Computer Science and Technology, Tongji University, China.
Brief Bioinform. 2021 Sep 2;22(5). doi: 10.1093/bib/bbaa435.
Transcription factors (TFs) play an important role in regulating gene expression, thus identification of the regions bound by them has become a fundamental step for molecular and cellular biology. In recent years, an increasing number of deep learning (DL) based methods have been proposed for predicting TF binding sites (TFBSs) and achieved impressive prediction performance. However, these methods mainly focus on predicting the sequence specificity of TF-DNA binding, which is equivalent to a sequence-level binary classification task, and fail to identify motifs and TFBSs accurately. In this paper, we developed a fully convolutional network coupled with global average pooling (FCNA), which by contrast is equivalent to a nucleotide-level binary classification task, to roughly locate TFBSs and accurately identify motifs. Experimental results on human ChIP-seq datasets show that FCNA outperforms other competing methods significantly. Besides, we find that the regions located by FCNA can be used by motif discovery tools to further refine the prediction performance. Furthermore, we observe that FCNA can accurately identify TF-DNA binding motifs across different cell lines and infer indirect TF-DNA bindings.

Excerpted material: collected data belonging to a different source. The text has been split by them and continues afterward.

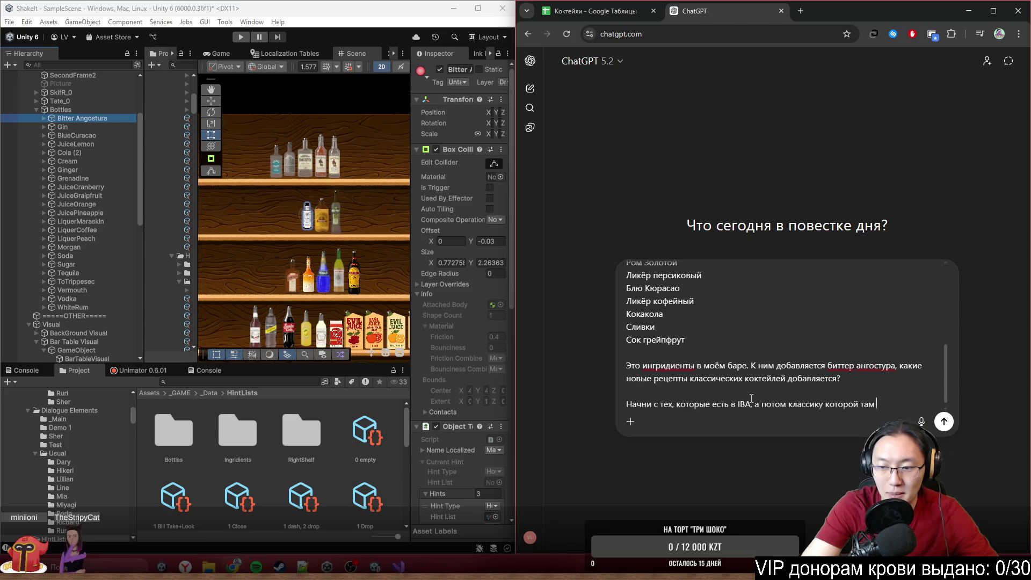
pyautogui.write('нет\\')
pyautogui.press('Return')
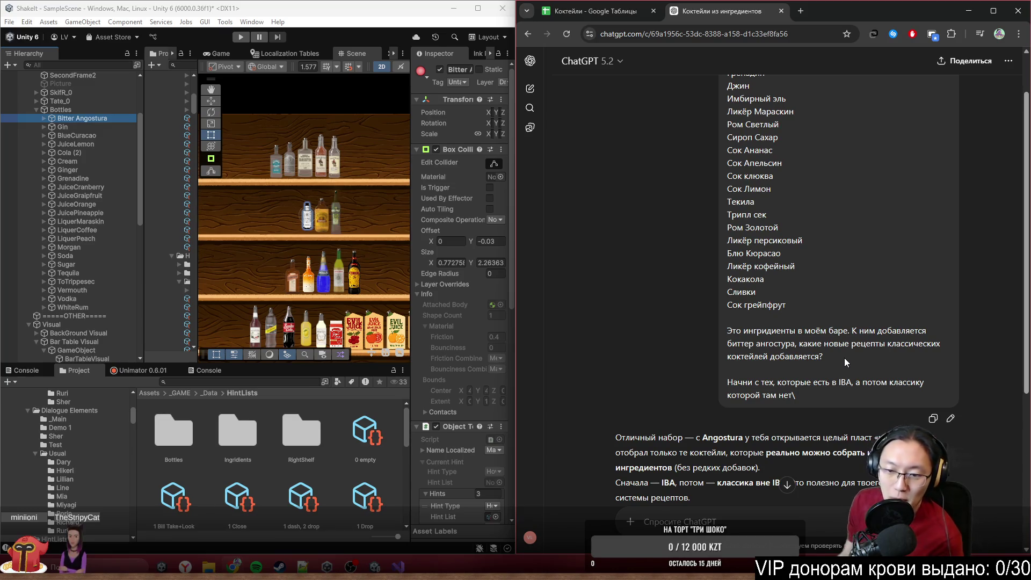
# Step: Scroll through the cocktail reply and clear an accidental text selection
pyautogui.scroll(-3, 690, 298)
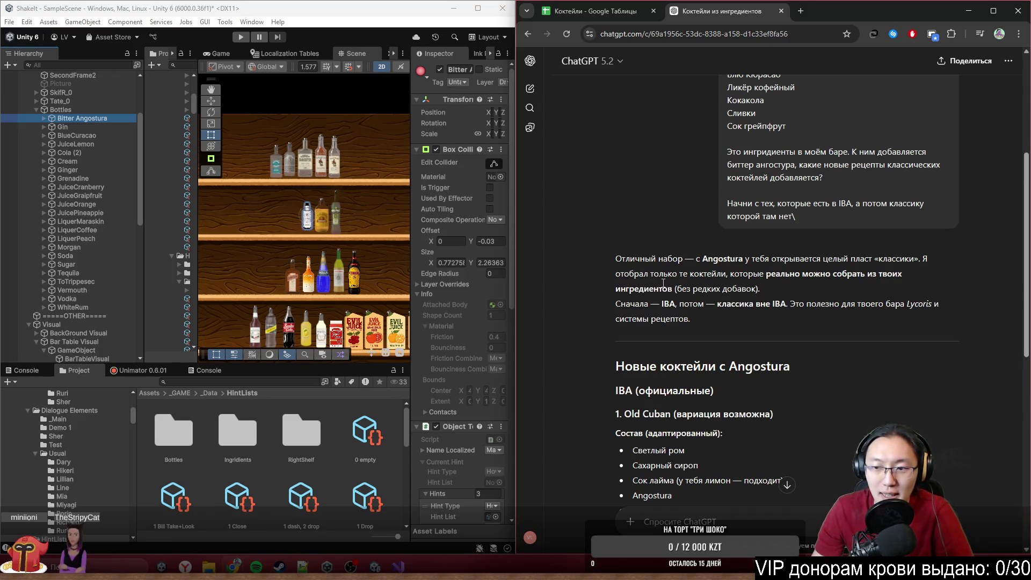
pyautogui.scroll(-3, 705, 327)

转录因子 (TFs) 在调节基因表达中起着重要作用,因此鉴定它们结合的区域已成为分子和细胞生物学的基本步骤。近年来,越来越多的基于深度学习 (DL) 的方法被提出用于预测 TF 结合位点 (TFBSs),并取得了令人印象深刻的预测性能。然而,这些方法主要侧重于预测 TF-DNA 结合的序列特异性,这相当于序列级别的二进制分类任务,并且无法准确识别基序和 TFBSs。在本文中,我们开发了一种完全卷积网络与全局平均池化 (FCNA) 相结合的方法,它相当于核苷酸级别的二进制分类任务,用于粗略定位 TFBSs 和准确识别基序。在人类 ChIP-seq 数据集上的实验结果表明,FCNA 明显优于其他竞争方法。此外,我们发现 FCNA 定位的区域可以被基序发现工具用于进一步改进预测性能。此外,我们观察到 FCNA 可以准确识别不同细胞系中的 TF-DNA 结合基序,并推断间接的 TF-DNA 结合。